Download or read book Growing Up Aboriginal in Australia written by Anita Heiss and published by Black Inc.. This book was released on 2018-04-16 with total page 342 pages. Available in PDF, EPUB and Kindle. Book excerpt: Childhood stories of family, country and belonging What is it like to grow up Aboriginal in Australia? This anthology, compiled by award-winning author Anita Heiss, showcases many diverse voices, experiences and stories in order to answer that question. Accounts from well-known authors and high-profile identities sit alongside those from newly discovered writers of all ages. All of the contributors speak from the heart – sometimes calling for empathy, oftentimes challenging stereotypes, always demanding respect. This groundbreaking collection will enlighten, inspire and educate about the lives of Aboriginal people in Australia today. Contributors include: Tony Birch, Deborah Cheetham, Adam Goodes, Terri Janke, Patrick Johnson, Ambelin Kwaymullina, Jack Latimore, Celeste Liddle, Amy McQuire, Kerry Reed-Gilbert, Miranda Tapsell, Jared Thomas, Aileen Walsh, Alexis West, Tara June Winch, and many, many more.

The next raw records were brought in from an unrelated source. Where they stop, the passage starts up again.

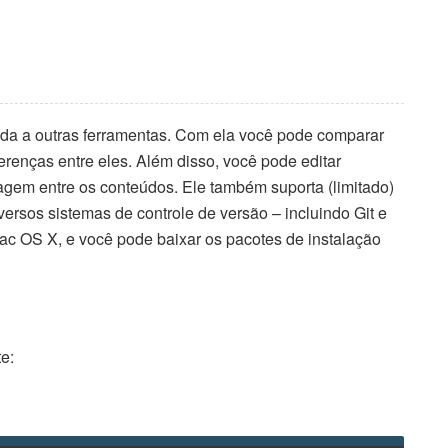
a a outras ferramentas. Com ela você pode comparar
erenças entre eles. Além disso, você pode editar
agem entre os conteúdos. Ele também suporta (limitado)
ersos sistemas de controle de versão – incluindo Git e
c OS X, e você pode baixar os pacotes de instalação
te:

Winner, Small Publisher Adult Book of the Year at the 2019 Australian Book Industry Awards ‘Growing Up Aboriginal in Australia is a mosaic, its more than 50 tiles – short personal essays with unique patterns, shapes, colours and textures – coming together to form a powerful portrait of resilience.’ —The Saturday Paper ‘... provides a diverse snapshot of Indigenous Australia from a much needed Aboriginal perspective.’ —The Saturday Age

Book Our Stories are Our Survival

Download or read book Our Stories are Our Survival written by Lawrence Bamblett and published by Aboriginal Studies Press. This book was released on 2013-03-01 with total page 225 pages. Available in PDF, EPUB and Kindle. Book excerpt: Australian Aboriginal Culture.

Book How to Drink Australian

    Book Details:
  • Author : Jane Lopes
  • Publisher : Allen & Unwin
  • Release : 2023-08-01
  • ISBN : 1761187201
  • Pages : 708 pages

Download or read book How to Drink Australian written by Jane Lopes and published by Allen & Unwin. This book was released on 2023-08-01 with total page 708 pages. Available in PDF, EPUB and Kindle. Book excerpt: A lively, in-depth and sometimes surprising exploration of the why, the how and the where of the most exciting wine producing country in the world today. 'The best example of this kind of book ever written.' Wine Communicator Award judges 'Exhaustive and intoxicating.' Jill Dupleix, Good Weekend 'If there is one book that anyone wanting to learn more about Australian wine should have, this is it.' Huon Hooke, The Real Review There has never been a more exciting time to drink Australian wine. Centuries of innovation and determination have led to an era of exceptional achievement in Australia, yet it is a country whose output is not matched by its scholarship. Until now. How to Drink Australian brings together global experts to answer its namesake question, offering sweeping, practical, and compelling insight to all aspects of Australian wine: exhaustive analysis of every significant region, stunning and detailed maps, bespoke illustrations and artwork, individual wine recommendations, hundreds of producer profiles, a fold-out region-by-region grape table and more, all curated with a reverence for Australia's first custodians. How to Drink Australian is the modern wine book that Australia (and a world of wine drinkers) has been waiting for. Jane Lopes and Jonathan Ross lead this important book, with contributions from Mike Bennie, Kavita Faiella, and Hannah Day, and original maps by Martin von Wyss.